= Haffkine Institute =

Bio-medical research centre in Mumbai, India

The Haffkine Institute for Training, Research and Testing is located in Parel in Mumbai (Bombay), India. It was established on 10 August 1899 by Dr. Waldemar Mordechai Haffkine, as a bacteriology research centre called the "Plague Research Laboratory". It now offers various basic and applied bio-medical science services. The Institute opened a museum on its premises in March 2014 to showcase Haffkine's research and developments in microbiology and chart the history of the institute. The Institute received ISO 9001:2008 certification in 2012.

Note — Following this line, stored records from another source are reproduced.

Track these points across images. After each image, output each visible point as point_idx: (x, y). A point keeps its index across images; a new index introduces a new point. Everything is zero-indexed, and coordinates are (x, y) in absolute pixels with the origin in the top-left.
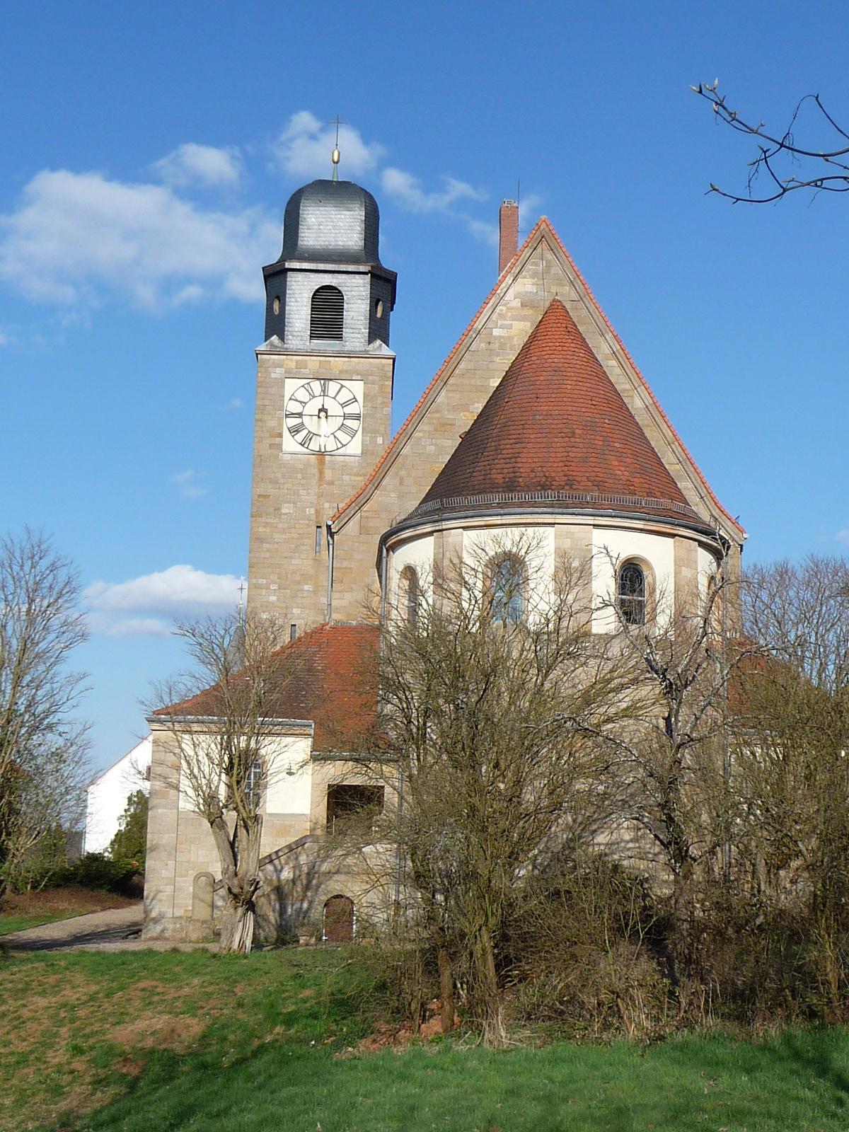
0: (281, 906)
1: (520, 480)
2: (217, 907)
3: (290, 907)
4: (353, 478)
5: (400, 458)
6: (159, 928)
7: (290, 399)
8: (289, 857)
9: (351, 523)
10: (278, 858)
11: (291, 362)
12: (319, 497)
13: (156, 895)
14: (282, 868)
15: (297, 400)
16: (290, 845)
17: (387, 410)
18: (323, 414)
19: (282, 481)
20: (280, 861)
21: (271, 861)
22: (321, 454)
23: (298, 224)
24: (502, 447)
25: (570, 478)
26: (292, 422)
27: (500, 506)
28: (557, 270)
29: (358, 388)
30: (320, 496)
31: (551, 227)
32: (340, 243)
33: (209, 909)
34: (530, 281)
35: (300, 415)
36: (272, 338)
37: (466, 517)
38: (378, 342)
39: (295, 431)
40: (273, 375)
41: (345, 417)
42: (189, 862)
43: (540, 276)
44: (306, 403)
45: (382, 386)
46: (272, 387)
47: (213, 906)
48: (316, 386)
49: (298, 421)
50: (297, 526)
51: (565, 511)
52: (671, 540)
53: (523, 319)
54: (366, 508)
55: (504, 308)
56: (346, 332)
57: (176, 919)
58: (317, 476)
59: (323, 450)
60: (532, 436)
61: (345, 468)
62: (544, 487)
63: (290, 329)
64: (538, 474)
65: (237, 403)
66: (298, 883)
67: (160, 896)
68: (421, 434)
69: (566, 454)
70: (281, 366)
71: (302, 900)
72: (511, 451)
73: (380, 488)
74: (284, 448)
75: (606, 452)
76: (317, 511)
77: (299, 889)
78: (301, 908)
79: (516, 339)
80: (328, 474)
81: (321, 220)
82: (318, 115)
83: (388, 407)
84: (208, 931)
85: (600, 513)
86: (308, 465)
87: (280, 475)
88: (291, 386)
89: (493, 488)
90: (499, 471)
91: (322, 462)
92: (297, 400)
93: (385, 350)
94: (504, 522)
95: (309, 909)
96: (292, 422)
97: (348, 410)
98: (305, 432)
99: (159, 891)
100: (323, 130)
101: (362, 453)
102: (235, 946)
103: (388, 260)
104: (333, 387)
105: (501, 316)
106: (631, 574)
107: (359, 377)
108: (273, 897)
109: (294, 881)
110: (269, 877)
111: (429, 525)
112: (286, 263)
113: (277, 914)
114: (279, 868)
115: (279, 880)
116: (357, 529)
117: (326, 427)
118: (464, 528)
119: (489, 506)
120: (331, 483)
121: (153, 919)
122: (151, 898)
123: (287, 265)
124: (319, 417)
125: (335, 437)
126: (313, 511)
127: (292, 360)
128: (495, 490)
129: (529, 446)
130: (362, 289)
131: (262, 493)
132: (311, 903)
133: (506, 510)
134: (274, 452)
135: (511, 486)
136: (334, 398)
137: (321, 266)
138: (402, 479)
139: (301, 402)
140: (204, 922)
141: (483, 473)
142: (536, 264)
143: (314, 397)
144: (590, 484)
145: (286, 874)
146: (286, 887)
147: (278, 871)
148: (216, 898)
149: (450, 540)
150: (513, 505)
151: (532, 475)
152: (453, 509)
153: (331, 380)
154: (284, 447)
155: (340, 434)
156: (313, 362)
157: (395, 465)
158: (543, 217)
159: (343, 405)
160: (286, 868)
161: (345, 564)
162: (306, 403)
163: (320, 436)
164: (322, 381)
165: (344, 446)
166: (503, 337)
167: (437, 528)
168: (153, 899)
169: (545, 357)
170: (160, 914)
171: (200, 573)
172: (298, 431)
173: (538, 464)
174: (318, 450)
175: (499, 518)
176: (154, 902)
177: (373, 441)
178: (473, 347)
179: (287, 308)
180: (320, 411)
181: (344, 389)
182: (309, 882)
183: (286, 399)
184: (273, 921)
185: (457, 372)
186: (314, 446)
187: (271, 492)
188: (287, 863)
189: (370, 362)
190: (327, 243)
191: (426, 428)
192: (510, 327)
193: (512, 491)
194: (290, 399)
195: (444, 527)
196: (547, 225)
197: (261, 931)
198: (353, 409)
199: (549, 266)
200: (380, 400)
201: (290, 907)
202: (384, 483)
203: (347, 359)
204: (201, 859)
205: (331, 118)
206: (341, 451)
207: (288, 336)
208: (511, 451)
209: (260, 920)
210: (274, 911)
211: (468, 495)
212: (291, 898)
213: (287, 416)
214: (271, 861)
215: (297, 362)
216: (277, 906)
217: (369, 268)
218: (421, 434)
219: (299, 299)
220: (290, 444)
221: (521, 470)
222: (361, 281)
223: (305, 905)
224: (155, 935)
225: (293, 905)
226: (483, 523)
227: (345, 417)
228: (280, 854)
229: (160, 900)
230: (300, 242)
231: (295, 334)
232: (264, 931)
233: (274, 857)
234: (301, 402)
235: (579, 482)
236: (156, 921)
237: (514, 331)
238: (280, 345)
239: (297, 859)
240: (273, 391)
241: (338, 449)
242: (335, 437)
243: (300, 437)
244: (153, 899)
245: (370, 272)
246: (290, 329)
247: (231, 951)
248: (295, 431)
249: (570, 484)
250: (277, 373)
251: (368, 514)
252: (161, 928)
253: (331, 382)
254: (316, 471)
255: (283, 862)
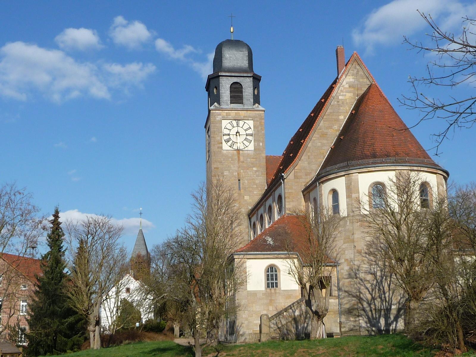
0: (296, 326)
1: (377, 153)
2: (271, 327)
3: (300, 326)
4: (252, 160)
5: (308, 148)
6: (243, 338)
7: (225, 128)
8: (298, 306)
9: (291, 174)
10: (294, 306)
11: (224, 113)
12: (238, 168)
13: (241, 325)
14: (295, 311)
15: (227, 129)
16: (297, 301)
17: (263, 132)
18: (238, 134)
19: (223, 162)
20: (294, 308)
21: (291, 308)
22: (238, 150)
23: (222, 57)
24: (366, 141)
25: (397, 152)
26: (226, 138)
27: (372, 163)
28: (361, 73)
29: (251, 123)
30: (239, 167)
31: (358, 56)
32: (239, 65)
33: (269, 328)
34: (352, 77)
35: (229, 135)
36: (215, 104)
37: (360, 168)
38: (257, 105)
39: (227, 141)
40: (217, 119)
41: (247, 135)
42: (253, 311)
43: (355, 75)
44: (231, 130)
45: (260, 122)
46: (217, 124)
47: (270, 327)
48: (234, 123)
49: (228, 137)
50: (231, 180)
51: (400, 164)
52: (435, 175)
53: (350, 92)
54: (296, 168)
55: (342, 88)
56: (245, 101)
57: (250, 334)
58: (237, 159)
59: (239, 149)
60: (378, 136)
61: (248, 156)
62: (388, 156)
63: (222, 100)
64: (384, 151)
65: (94, 139)
66: (302, 316)
67: (243, 325)
68: (315, 138)
69: (392, 143)
70: (220, 115)
71: (304, 323)
72: (370, 142)
73: (301, 160)
74: (223, 148)
75: (406, 142)
76: (238, 174)
77: (303, 319)
78: (304, 326)
79: (348, 100)
80: (242, 159)
81: (230, 56)
82: (126, 18)
83: (263, 130)
84: (269, 337)
85: (413, 165)
86: (233, 155)
87: (222, 160)
88: (225, 123)
89: (367, 157)
90: (367, 150)
91: (239, 154)
92: (227, 129)
93: (261, 108)
94: (376, 170)
95: (307, 326)
96: (226, 138)
97: (248, 132)
98: (231, 141)
99: (242, 323)
100: (128, 24)
101: (254, 149)
102: (318, 336)
103: (257, 71)
104: (241, 123)
105: (342, 91)
106: (424, 187)
107: (251, 119)
108: (293, 322)
109: (300, 316)
110: (290, 315)
111: (343, 172)
112: (219, 73)
113: (295, 329)
114: (294, 310)
115: (294, 315)
116: (293, 176)
117: (240, 139)
118: (359, 173)
119: (368, 164)
120: (243, 162)
121: (241, 335)
122: (239, 326)
123: (220, 74)
124: (236, 135)
125: (243, 143)
126: (236, 174)
127: (224, 112)
128: (368, 157)
129: (377, 140)
130: (249, 83)
131: (216, 167)
132: (308, 324)
133: (377, 165)
134: (220, 150)
135: (374, 156)
136: (242, 127)
137: (233, 74)
138: (309, 156)
139: (229, 129)
140: (267, 334)
141: (360, 151)
142: (353, 70)
143: (234, 127)
144: (404, 154)
145: (297, 313)
146: (298, 318)
147: (294, 312)
148: (271, 324)
149: (353, 178)
150: (378, 163)
151: (382, 151)
152: (353, 166)
153: (240, 120)
154: (223, 148)
155: (245, 142)
156: (233, 113)
157: (306, 151)
158: (355, 52)
159: (246, 130)
160: (297, 311)
161: (290, 191)
162: (231, 130)
163: (237, 143)
164: (237, 121)
165: (247, 147)
166: (343, 99)
167: (347, 173)
168: (240, 327)
169: (375, 106)
170: (243, 333)
171: (80, 213)
172: (228, 141)
173: (383, 147)
174: (237, 148)
175: (374, 168)
176: (241, 328)
177: (259, 145)
178: (332, 104)
179: (220, 91)
180: (237, 133)
181: (245, 123)
182: (306, 315)
183: (223, 128)
184: (294, 332)
185: (327, 113)
186: (235, 147)
187: (220, 166)
188: (297, 309)
189: (255, 113)
190: (234, 65)
191: (317, 136)
192: (345, 95)
193: (376, 158)
194: (225, 128)
195: (350, 173)
196: (357, 55)
197: (289, 336)
198: (250, 132)
199: (358, 71)
200: (260, 128)
201: (300, 326)
202: (302, 158)
203: (246, 112)
204: (257, 310)
205: (130, 18)
206: (246, 149)
207: (222, 103)
208: (370, 142)
209: (288, 331)
210: (294, 328)
211: (359, 160)
212: (300, 322)
213: (224, 135)
214: (291, 308)
215: (226, 113)
216: (295, 326)
217: (252, 75)
218: (315, 138)
219: (225, 88)
220: (226, 147)
221: (377, 150)
222: (249, 80)
223: (306, 325)
224: (242, 341)
225: (301, 325)
226: (367, 171)
227: (247, 135)
228: (294, 305)
229: (243, 327)
230: (223, 65)
231: (224, 102)
232: (291, 336)
233: (292, 306)
234: (229, 129)
235: (400, 154)
236: (242, 335)
237: (347, 97)
238: (218, 106)
239: (301, 307)
240: (218, 125)
241: (245, 148)
242: (243, 143)
243: (229, 143)
244: (240, 327)
245: (252, 76)
246: (222, 100)
247: (316, 339)
248: (227, 141)
249: (397, 154)
250: (219, 118)
251: (297, 171)
252: (244, 338)
253: (240, 121)
254: (236, 157)
255: (295, 308)
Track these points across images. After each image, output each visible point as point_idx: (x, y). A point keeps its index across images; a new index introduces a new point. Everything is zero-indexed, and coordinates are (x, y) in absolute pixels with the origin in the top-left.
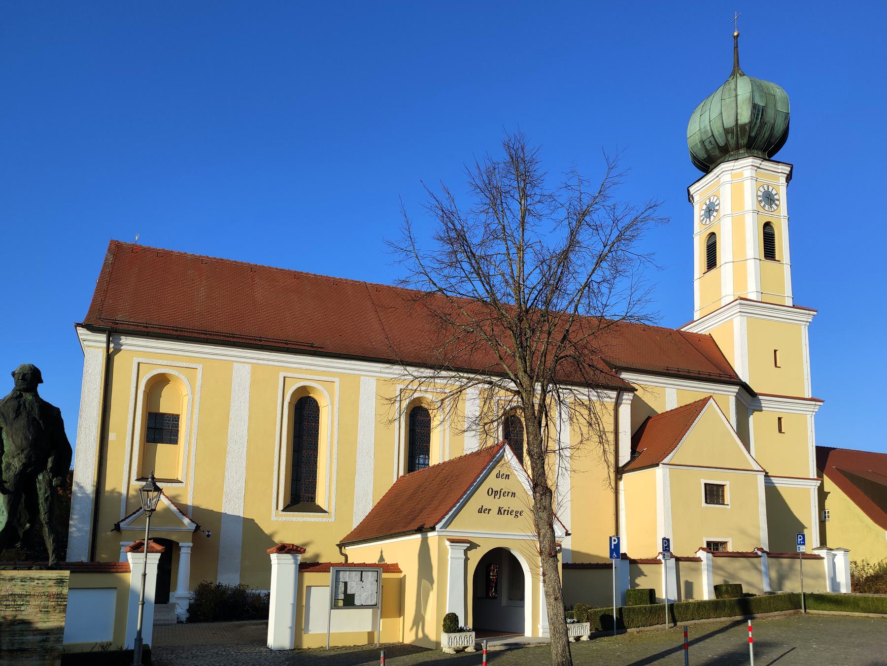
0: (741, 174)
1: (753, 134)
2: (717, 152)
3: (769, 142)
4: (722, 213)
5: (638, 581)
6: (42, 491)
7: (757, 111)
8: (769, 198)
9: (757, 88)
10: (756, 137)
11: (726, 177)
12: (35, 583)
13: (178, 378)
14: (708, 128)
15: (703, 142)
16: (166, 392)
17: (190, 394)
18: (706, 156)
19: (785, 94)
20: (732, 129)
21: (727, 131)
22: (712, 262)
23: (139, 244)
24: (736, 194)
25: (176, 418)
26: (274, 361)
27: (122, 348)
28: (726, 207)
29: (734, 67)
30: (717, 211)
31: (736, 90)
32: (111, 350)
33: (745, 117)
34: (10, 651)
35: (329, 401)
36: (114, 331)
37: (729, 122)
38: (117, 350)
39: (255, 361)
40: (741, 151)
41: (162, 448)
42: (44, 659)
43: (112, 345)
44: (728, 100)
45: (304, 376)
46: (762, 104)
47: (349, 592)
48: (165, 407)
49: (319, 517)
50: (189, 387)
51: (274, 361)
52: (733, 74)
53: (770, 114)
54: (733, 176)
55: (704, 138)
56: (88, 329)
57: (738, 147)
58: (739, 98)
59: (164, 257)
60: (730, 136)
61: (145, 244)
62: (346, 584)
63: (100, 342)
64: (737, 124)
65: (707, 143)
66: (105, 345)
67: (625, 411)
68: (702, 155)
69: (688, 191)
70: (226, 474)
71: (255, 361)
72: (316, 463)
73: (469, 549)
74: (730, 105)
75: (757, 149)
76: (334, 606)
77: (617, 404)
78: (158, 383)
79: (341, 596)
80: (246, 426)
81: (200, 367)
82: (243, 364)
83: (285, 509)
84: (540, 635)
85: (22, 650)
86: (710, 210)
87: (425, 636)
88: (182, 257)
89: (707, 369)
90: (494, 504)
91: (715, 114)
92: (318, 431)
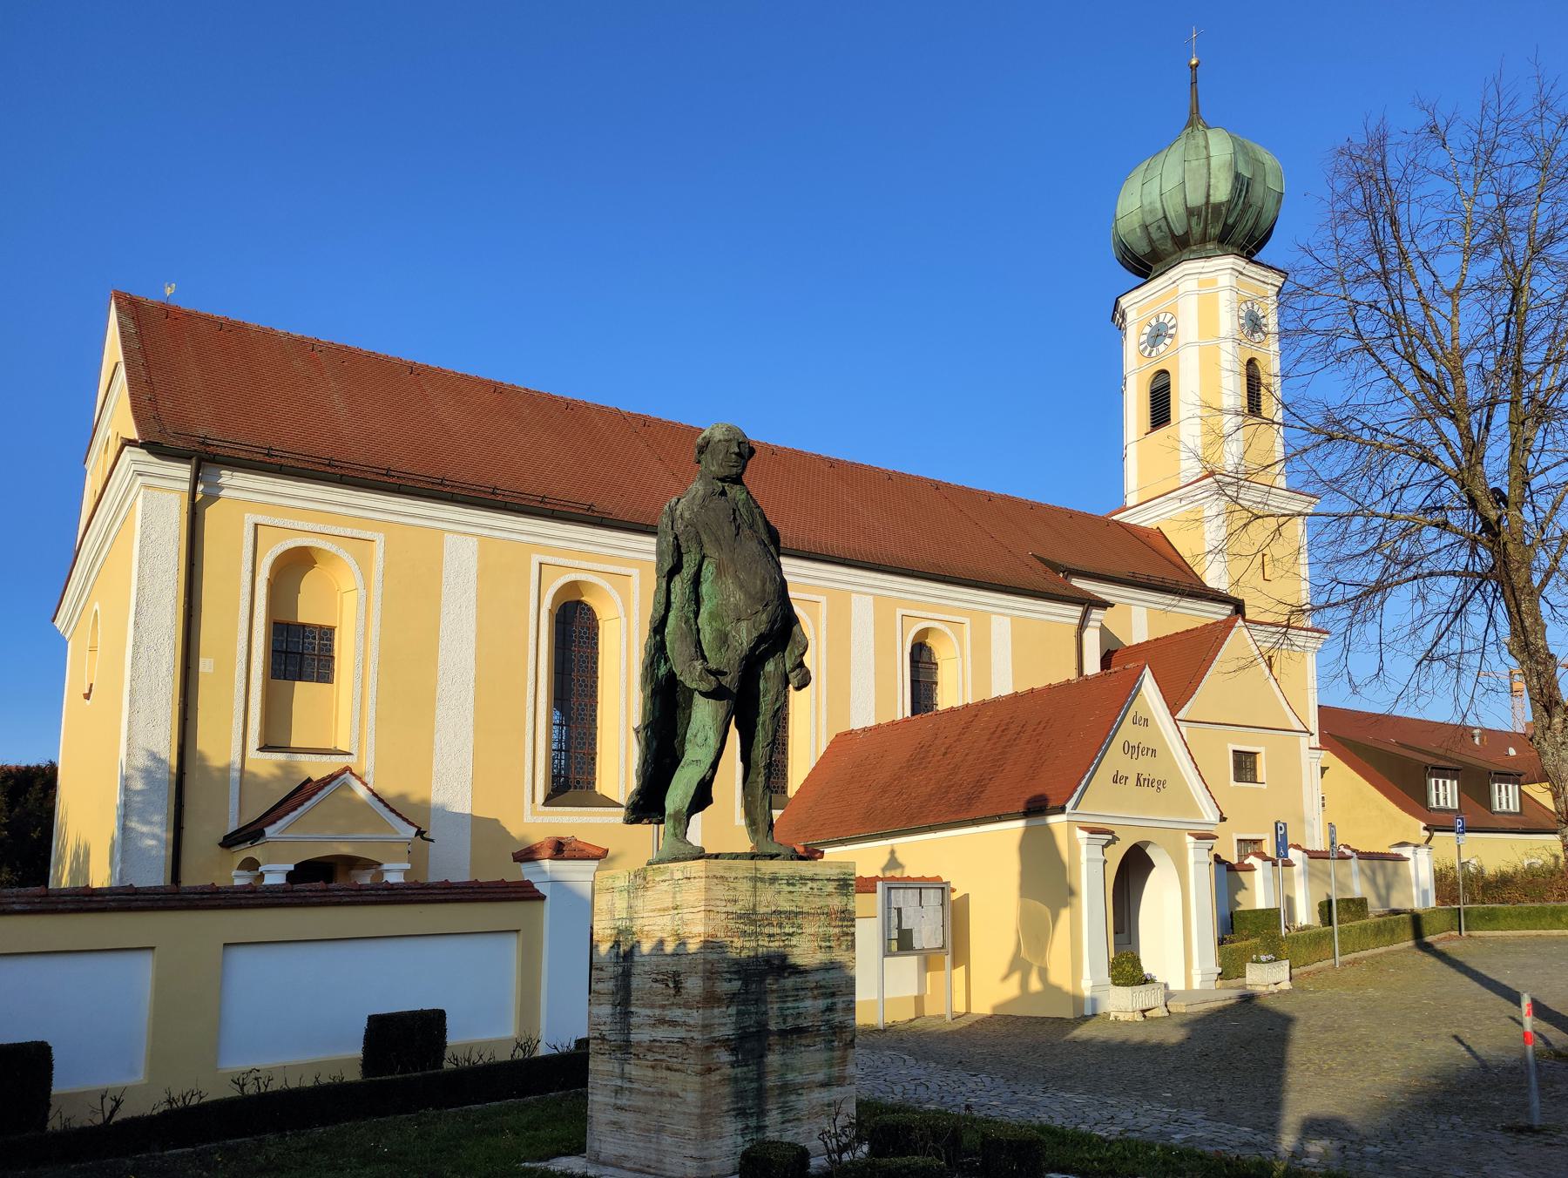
0: (1214, 281)
1: (1230, 221)
2: (1169, 245)
3: (1250, 237)
4: (1181, 339)
5: (1240, 897)
6: (769, 697)
7: (1241, 185)
8: (1254, 324)
9: (1240, 149)
10: (1233, 226)
11: (1190, 284)
12: (806, 889)
13: (334, 556)
14: (1158, 205)
15: (1145, 227)
16: (310, 585)
17: (361, 586)
18: (1148, 250)
19: (1277, 163)
20: (1199, 209)
21: (1191, 212)
22: (1160, 413)
23: (173, 303)
24: (1202, 314)
25: (327, 634)
26: (521, 533)
27: (223, 493)
28: (1188, 328)
29: (1192, 113)
30: (1171, 336)
31: (1207, 147)
32: (199, 497)
33: (1222, 192)
34: (783, 1033)
35: (621, 609)
36: (205, 460)
37: (1196, 199)
38: (212, 498)
39: (486, 532)
40: (1210, 246)
41: (303, 691)
42: (832, 1049)
43: (200, 487)
44: (1194, 163)
45: (576, 563)
46: (1247, 175)
47: (904, 927)
48: (308, 613)
49: (609, 814)
50: (358, 574)
51: (521, 533)
52: (1190, 124)
53: (1258, 191)
54: (1201, 284)
55: (1149, 220)
56: (151, 452)
57: (1204, 239)
58: (1213, 162)
59: (230, 333)
60: (1194, 220)
61: (188, 305)
62: (899, 910)
63: (175, 479)
64: (1207, 202)
65: (1152, 230)
66: (186, 486)
67: (1092, 639)
68: (1142, 248)
69: (1117, 302)
70: (437, 737)
71: (486, 532)
72: (594, 720)
73: (1109, 843)
74: (1186, 173)
75: (1232, 244)
76: (888, 953)
77: (1082, 627)
78: (294, 566)
79: (895, 934)
80: (472, 651)
81: (380, 538)
82: (463, 538)
83: (549, 800)
84: (1196, 985)
85: (799, 1031)
86: (1158, 335)
87: (1051, 990)
88: (267, 335)
89: (1171, 577)
90: (1131, 767)
91: (1171, 183)
92: (596, 663)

The Institute now serves as a teaching institution in the field of biomedical sciences and is affiliated to the University of Mumbai for M.Sc (Microbiology, Applied Biology and Organic Chemistry), Ph.D. (Microbiology) and M.D (P.S.M.) degree programs. In addition, the Institute undertakes specialized testing assignments and projects for pharmaceutical and other health-related products. The Institute conducts research in the improvement of the foot-and-mouth disease vaccine, surveillance and microbiological analysis of typhoid, prevalence of drug resistance in bacteria, studies of infections occurring in AIDS patients, and the development of newer chemotherapeutic agents to combat microbial and zoonotic infections.

== History ==
Dr. Waldemar Haffkine, an orthodox Jewish Ukrainian (born: Odessa, Russian Empire) scientist assigned by the Pasteur Institute to work in India, is recognized as the microbiologist who first developed and used vaccines against cholera and bubonic plague. In October 1896, an epidemic of bubonic plague struck Bombay (now Mumbai) and the government asked Haffkine to help. He embarked upon the development of a vaccine in a makeshift laboratory in a corridor of Grant Medical College. In three months of persistent work (one of his assistants experienced a nervous breakdown, two others quit), a form of vaccine was ready for human trials. On 10 January 1897, Haffkine tested it on himself. The vaccines that Haffkine prepared had remarkable results.

Frederick Percival Mackie served as director from 1923–31.

===Sans Pareil===
Sans Pareil was once the official residence of the governor of Bombay. This mansion, which was originally a Jesuit chapel, was built as part of the Jesuit monastery on Parel Island in 1673. William Hornby (1771–1784) was the first governor to take up residence at the mansion. The governor's residence moved to its present site on Malabar Hill in 1883 and the property was used by the Bombay Presidency Recorders. Haffkine moved into the building to set up the "Plague Research Laboratory" in 1899, the laboratory being formally opened by the then governor of Bombay, Lord Sandhurst. The Institute was renamed "Bombay Bacteriology Laboratory" in 1906 and finally as "Haffkine Institute" in 1925.